**PROBLEM TO SOLVE**
Please copy each line in the records below that contains the string "shoulder".

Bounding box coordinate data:
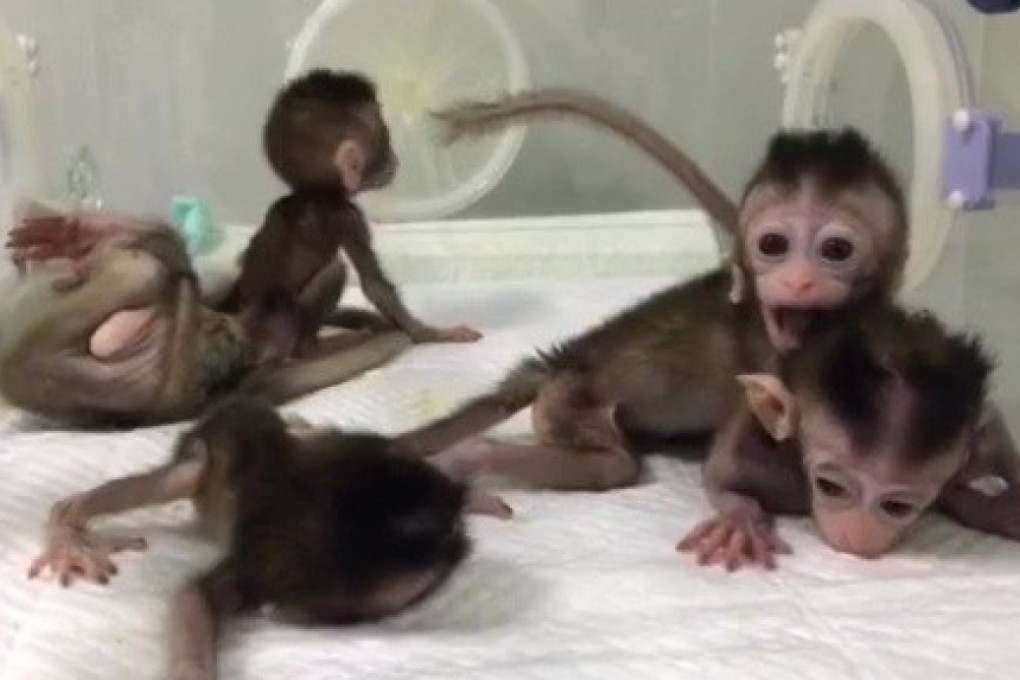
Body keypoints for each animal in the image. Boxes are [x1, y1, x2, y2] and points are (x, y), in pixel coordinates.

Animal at [26, 397, 480, 680]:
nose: (464, 534)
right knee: (183, 474)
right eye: (449, 539)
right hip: (200, 455)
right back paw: (66, 529)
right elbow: (195, 598)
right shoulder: (260, 569)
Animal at [220, 69, 481, 361]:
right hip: (282, 327)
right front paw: (432, 334)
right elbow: (374, 284)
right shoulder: (349, 218)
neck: (317, 192)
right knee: (335, 271)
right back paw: (317, 347)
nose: (396, 160)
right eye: (386, 144)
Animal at [678, 306, 1020, 570]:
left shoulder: (975, 454)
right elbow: (719, 474)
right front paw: (741, 522)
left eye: (897, 507)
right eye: (830, 487)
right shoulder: (757, 451)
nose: (856, 538)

**FINAL ANSWER**
right shoulder: (260, 569)
right shoulder: (349, 218)
left shoulder: (975, 454)
right shoulder: (757, 451)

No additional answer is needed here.